A escola é um espaço historicamente produzido para atender às

demandas de uma cultura especifica e de uma sociedade na qual está

inserida, e a mesma tem se defrontado com diferenças sócio-econômico-

culturais em seu interior, em decorrência de multiplicidade de vivências e

realidades de seus alunos. Daí a necessidade de uma reorganização curricular

considerando as diferenças existentes, na busca de igualdade de

oportunidades.

A cultura da infância é inerente a esse processo. As ações atitudes,

posturas e intervenções, terão significados se forem pensadas e

compreendidas por meio dessa cultura, levando em consideração que a escola

é um espaço privilegiado para o reconhecimento da pluralidade cultural e para

o exercício da cidadania.

A pesquisa e implementação trouxe à tona, muitos questionamentos.
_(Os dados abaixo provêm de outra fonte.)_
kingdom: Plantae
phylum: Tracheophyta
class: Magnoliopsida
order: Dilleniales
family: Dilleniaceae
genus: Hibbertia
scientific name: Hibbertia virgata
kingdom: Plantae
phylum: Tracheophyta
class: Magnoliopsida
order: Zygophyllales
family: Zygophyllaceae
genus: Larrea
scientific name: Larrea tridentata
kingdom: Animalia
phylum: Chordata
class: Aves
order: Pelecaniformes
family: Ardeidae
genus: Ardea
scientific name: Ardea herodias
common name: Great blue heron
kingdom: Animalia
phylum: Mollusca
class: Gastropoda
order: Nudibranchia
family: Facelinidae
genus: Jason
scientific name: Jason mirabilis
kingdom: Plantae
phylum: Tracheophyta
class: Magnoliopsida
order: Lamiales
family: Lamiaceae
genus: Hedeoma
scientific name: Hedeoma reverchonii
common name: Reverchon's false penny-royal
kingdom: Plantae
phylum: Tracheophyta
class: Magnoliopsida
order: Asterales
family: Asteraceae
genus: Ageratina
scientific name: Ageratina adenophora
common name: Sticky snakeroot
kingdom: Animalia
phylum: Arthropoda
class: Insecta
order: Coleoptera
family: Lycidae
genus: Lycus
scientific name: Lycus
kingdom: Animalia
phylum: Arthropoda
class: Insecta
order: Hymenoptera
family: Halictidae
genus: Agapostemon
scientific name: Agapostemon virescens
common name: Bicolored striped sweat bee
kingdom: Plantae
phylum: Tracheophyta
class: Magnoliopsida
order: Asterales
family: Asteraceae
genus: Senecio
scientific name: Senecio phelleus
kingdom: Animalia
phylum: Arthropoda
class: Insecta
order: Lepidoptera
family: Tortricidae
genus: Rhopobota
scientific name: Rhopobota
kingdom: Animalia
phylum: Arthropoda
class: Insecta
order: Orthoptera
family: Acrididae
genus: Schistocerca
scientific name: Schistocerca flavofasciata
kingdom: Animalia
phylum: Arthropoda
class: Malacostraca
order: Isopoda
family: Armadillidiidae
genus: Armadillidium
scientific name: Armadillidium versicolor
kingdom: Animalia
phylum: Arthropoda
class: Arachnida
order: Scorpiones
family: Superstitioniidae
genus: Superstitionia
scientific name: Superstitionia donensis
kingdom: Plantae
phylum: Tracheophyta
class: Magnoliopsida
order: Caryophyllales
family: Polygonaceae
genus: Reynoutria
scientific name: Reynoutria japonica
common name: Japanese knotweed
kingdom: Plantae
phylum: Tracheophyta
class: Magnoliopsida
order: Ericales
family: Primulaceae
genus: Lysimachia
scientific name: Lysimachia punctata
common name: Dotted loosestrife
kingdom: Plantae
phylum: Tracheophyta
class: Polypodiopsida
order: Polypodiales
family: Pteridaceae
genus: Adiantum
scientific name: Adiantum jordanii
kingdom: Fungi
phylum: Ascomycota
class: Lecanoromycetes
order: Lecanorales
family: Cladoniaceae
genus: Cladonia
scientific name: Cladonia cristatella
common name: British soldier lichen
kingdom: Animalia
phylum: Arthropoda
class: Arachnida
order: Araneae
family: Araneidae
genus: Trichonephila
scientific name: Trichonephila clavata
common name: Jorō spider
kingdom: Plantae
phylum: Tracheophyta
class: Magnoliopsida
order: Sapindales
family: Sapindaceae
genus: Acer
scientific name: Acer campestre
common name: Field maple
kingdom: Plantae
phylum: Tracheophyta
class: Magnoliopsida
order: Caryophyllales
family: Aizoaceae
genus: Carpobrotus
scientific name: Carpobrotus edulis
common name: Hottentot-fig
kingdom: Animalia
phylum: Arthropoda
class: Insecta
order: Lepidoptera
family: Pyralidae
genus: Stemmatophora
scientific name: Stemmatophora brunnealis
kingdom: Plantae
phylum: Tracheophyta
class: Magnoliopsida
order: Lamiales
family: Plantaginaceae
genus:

Que outros enfoques, estudos, saberes, olhares e encaminhamentos são

necessários para que o conceito de infância como construção histórica se

efetive no contexto escolar?

Acreditamos, que a compreensão das diferentes infâncias, se dá

através de uma constante reflexão que possibilite conhecer o universo das

crianças, seus anseios e desejos, buscando compreender o que fazem,

pensam e dizem, sobre o mundo vivido por elas.

Conhecer as práticas das crianças é um importante passo para poder

dialogar, orientar, acompanhar, ensinar. Para e educação importa a imagem do

conto de Eduardo Galeano (1995): diante do mar pela primeira vez,

assombrado pela sua imensidão, a criança pega a mão do pai e o pede para

ajuda-la a olhar.

Analisando esse trecho de Galeano (1995), não temos a intenção de

oferecer respostas, mas deixar convites à reflexão que podem nos ajudar a

compreender melhor esse processo e organizar nossas ações no contexto

escolar. É um convite para que adultos estendam as mãos para as crianças.

Assim podemos refletir sobre o nosso papel de guiar, mas também podemos

nos surpreender com o que podemos aprender quando pequenas mãos

também nos guiam, nos levando a enxergar o desconhecido.